Banyak yang berkata dirimu shalihah, maka buktikanlah bahwa mereka
benar. Kalau di sapa agakbeda saja
sudah salah tingkah, disapa jahil malah berbalas sumpah serapah takkan ada lagi
ketenangan yang harusnya kita tunjukkan. Satu kali keburukan yang engkau semai, image seorang
muslimah yang tak baik bukan hanya akan ditujukan padamu. Tapi akan tersemat di
tiap dahi setiap muslimah di manapun berada. Right?
“Serulah manusia kepada jalan
Tuhan-mu dengan hikmah dan pelajaran yang baik dan bantahlah mereka dengan cara yang lebih baik. Sesungguhnya Tuhan-mu, Dia-lah yang lebih mengetahui tentang siapa
yang tesesat di jalan-Nya dan dialah yang lebih mengetahui orang-orang yang
mendapatkan petunjuk. Dan jika kamu
memberikan balasan, maka balaslah dengan balasan yang sama dengan siksaan yang
ditimpakan kepadamu. Akan tetapi,
jika kamu bersabar, sesungguhnya itulah yang lebih baik bagi orang-orang yang
bersabar.” (QS. An-Nahl
16: 125-126)
Selama ada cara yang terbaik untuk menghadapi hal yang tak baik,
maka tempuhlah jalan itu. Membalasnya? Bolehkah demikian? Boleh saja... Tapi,
coba deh difikir-fikir lagi klo mau balas kejahatan dengan kejahatan. Kata Muhammad Assad, dalam bukunya Notes From Qatar 2, hal itu cuma bakal jadi dendam
berkepanjangan. Maka, selalu berbuat baiklah kepada siapapun. Bahkan kepada
orang yang telah berbuat jahat kepada kita. Jika kita mau mengamalkan ayat di
atas, maka kita akan menjadi insan yang luar biasa. Meski orang lain berbuat
aniaya pada kita, dengan segera kita berlapang hati untuk memaafkannya.
Tetaplah berbuat baik kepadanya. Lalu kita bersabar atasnya. Toh, kita balas
atau tidak... ada Allah yang akan membalas mereka setara dengan perbuatannya.
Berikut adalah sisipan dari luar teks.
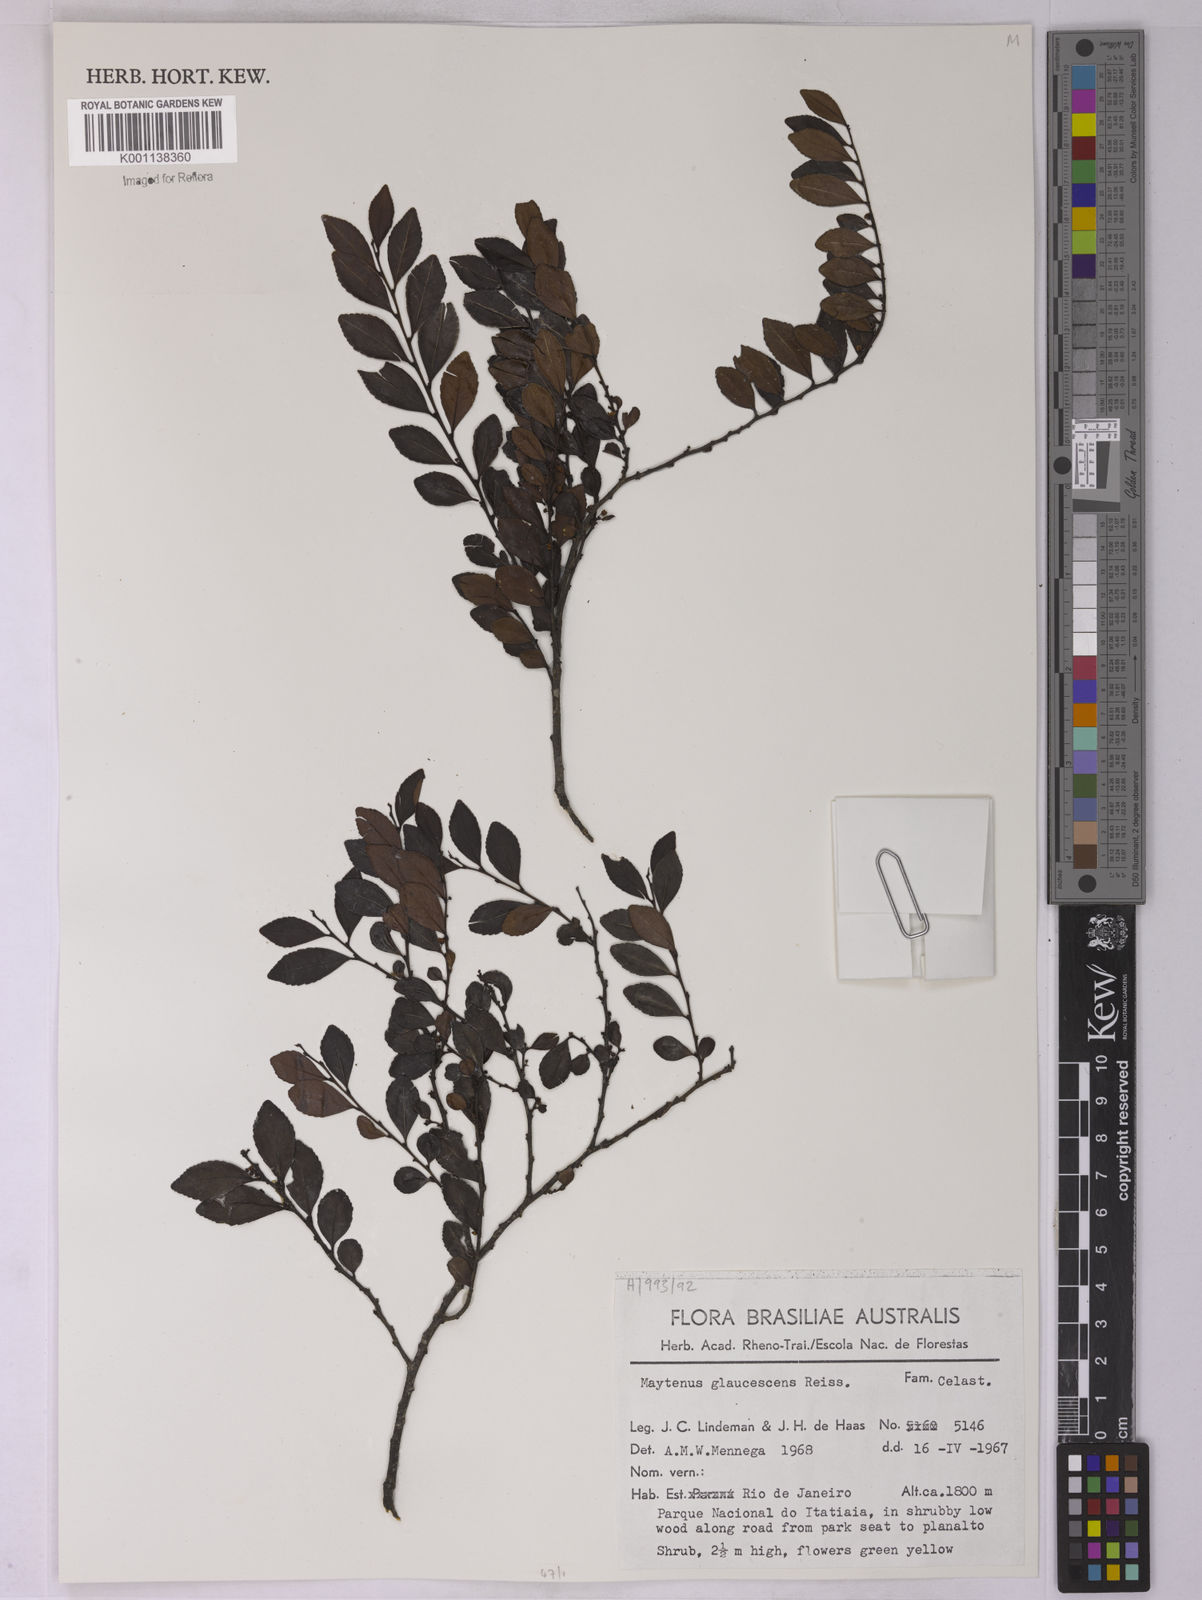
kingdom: Plantae
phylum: Tracheophyta
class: Magnoliopsida
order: Celastrales
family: Celastraceae
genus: Monteverdia
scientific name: Monteverdia glaucescens
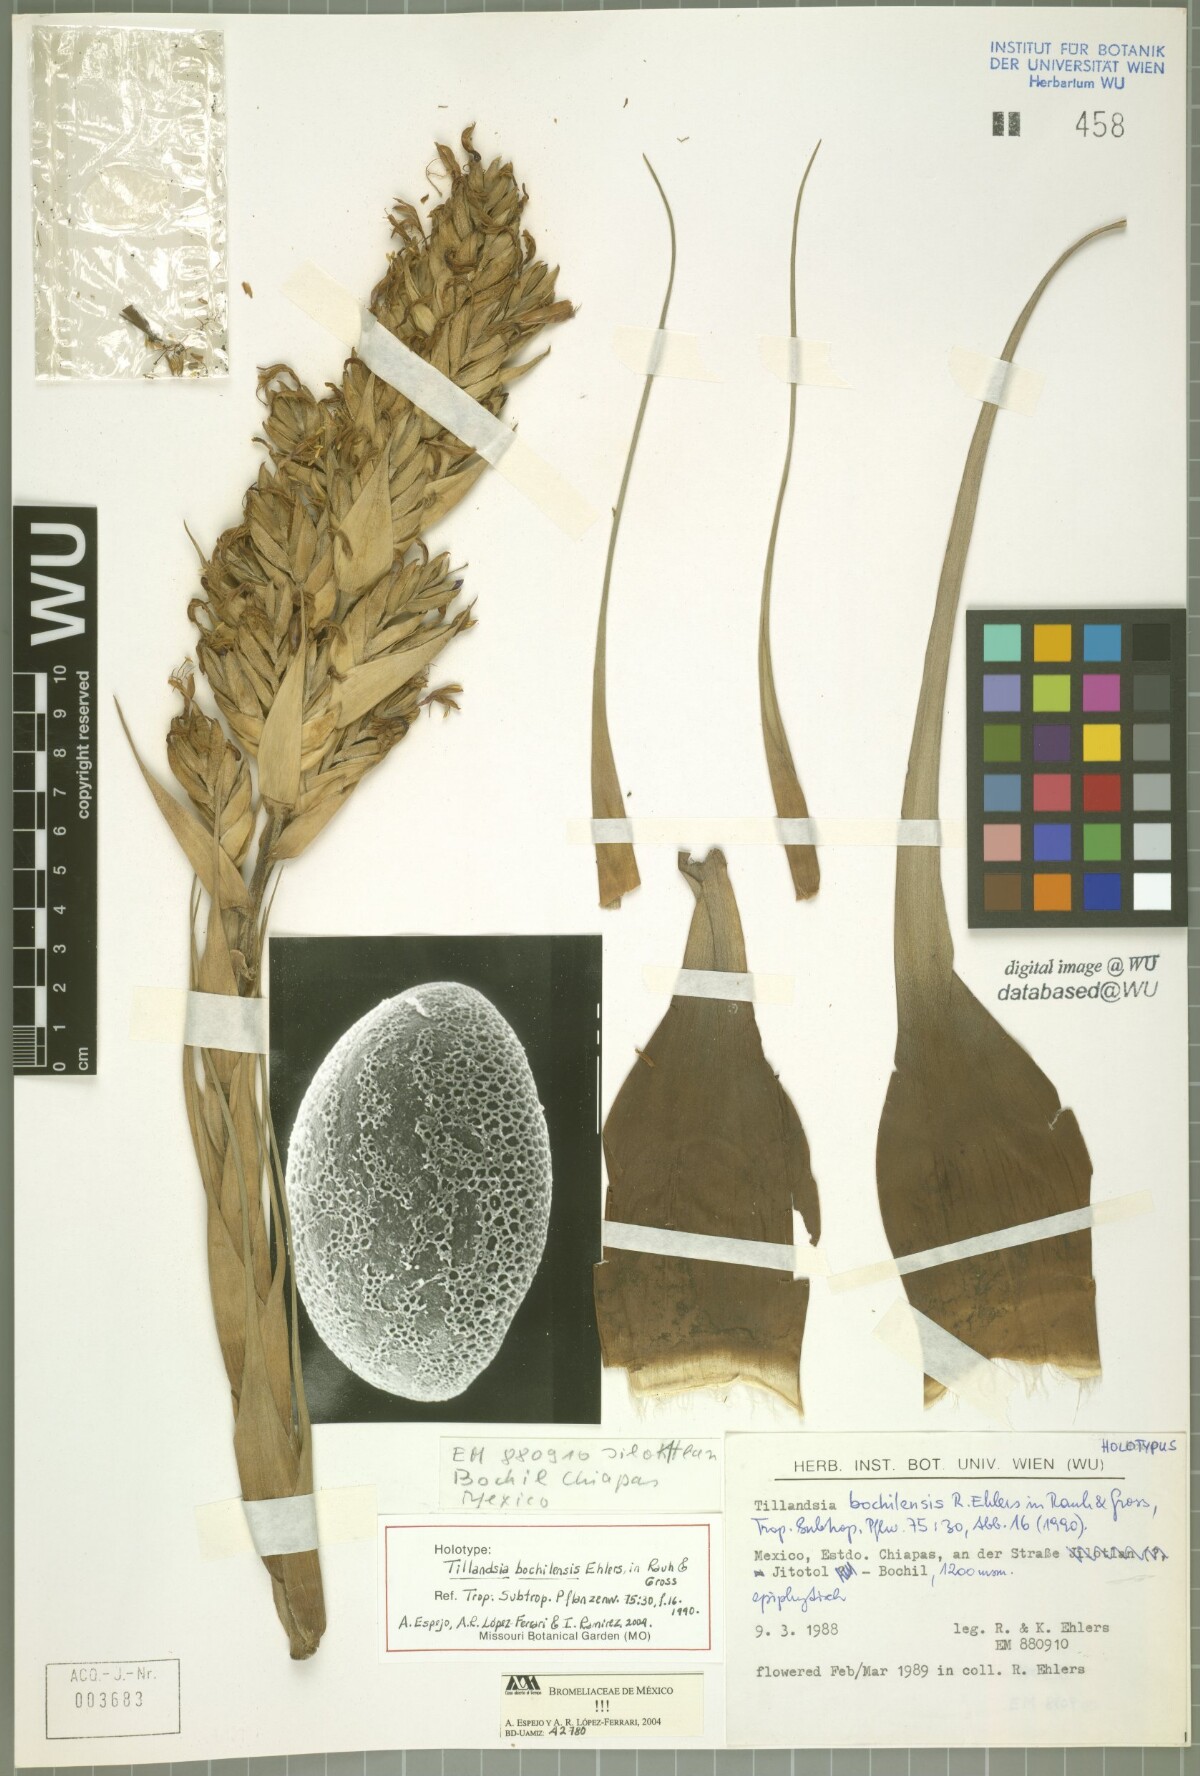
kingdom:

Siapkah kita menjadi pribadi yang demikian?
Sedikit pesan-pesan nih. Buat yang suka jahil atau temennya yang
hobi jahil seperti dalam cerita, masihkah punya alasan untuk menjahili para
muslimah? Tolong segera berbenah diri ya, soalnya kadang muslimah-muslimah itu
sebenarnya tak punya banyak waktu untuk kalian. Beneran deh. Oh ya, jangan lupa
baca notes ini, mulai part 1 lalu lanjut part 2. Hehehe. Bagi para muslimah, mari belajar
menjadi cerminan sosok muslimah yang sebenarnya. Amalkan tiap-tiap ilmu yang
kita dapat, yang nantinya menjadi ciri/identitas muslimah yang rahmatan lil ‘alamin. Bukan yang sembarangan bisa
digodain. Okey!
Terakhir, sebenarnya masih banyak yang dapat kita uraikan mengenai
hal ini. Apalagi pembahasan ini kaitannya terjadi dalam keseharian kita.
Sungguh, ini hanya lintasan pemikiran saya yang mungkin baru dapat saya uraikan
secara dangkal. Mungkin ada sisi ego saya sebagai seorang muslimah. Namun saya
berusaha memandang dari sisi objektifitas, berdasarkan fakta dan
menyelaraskannya dengan al-Qur’an dan Sunnah. Memandang dari banyak sisi,
selalu membuat saya belajar. Apa yang saya anggap benar,tentunya masih ada yang
Maha Benar.
Wallahua’lam bi ash-shawab.
Pejuang pena,
berjihad dengan ilmu lewat goresan tintanya.